> Text:

--*--

Oppressed people should always have the right to be angry and demand speedy progress. It ought not be up to them to make the oppressors comfortable. Whether or not you think that it is preferable in the final analysis to push for slower reform within the system (which doesn't guarantee that the system will change or won't revert) or shoot for the moon and carry out revolution (which guarantees that the system will change but leads to a host of other risks) comes down to whether you are a capitalist or a socialist.

Even if you don't understand the desire of some for revolution, you should at least lay off on digging into someone for being passionate about radical progress, since at the very least radicalism helps push the overton window to the left, frankly. Even if revolution isn't realistic (and as a communist, I don't think it is in the US - there's too much of a risk for an American freikorps), it's only by pushing the boundaries in discourse that we remind ourselves of what is to be done. Criticism and self criticism are good things.

I've seen your avatar but didn't know if you were a comrade or not. You are <3

Yeah I don't think America is ripe for a revolution any time soon (probably) but other parts of the world are pretty close and we should certainly still strive to spread radical ideology.

--*--

> What you need to do: Copy the stretch of the comments on revolution from "Even if you" through "spread radical ideology.", substituting "bold reform" for "radical progress".

--*--

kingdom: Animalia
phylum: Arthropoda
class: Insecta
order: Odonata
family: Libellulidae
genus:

--*--

> The completed task:
Even if you don't understand the desire of some for revolution, you should at least lay off on digging into someone for being passionate about bold reform, since at the very least radicalism helps push the overton window to the left, frankly. Even if revolution isn't realistic (and as a communist, I don't think it is in the US - there's too much of a risk for an American freikorps), it's only by pushing the boundaries in discourse that we remind ourselves of what is to be done. Criticism and self criticism are good things.

I've seen your avatar but didn't know if you were a comrade or not. You are <3

Yeah I don't think America is ripe for a revolution any time soon (probably) but other parts of the world are pretty close and we should certainly still strive to spread radical ideology.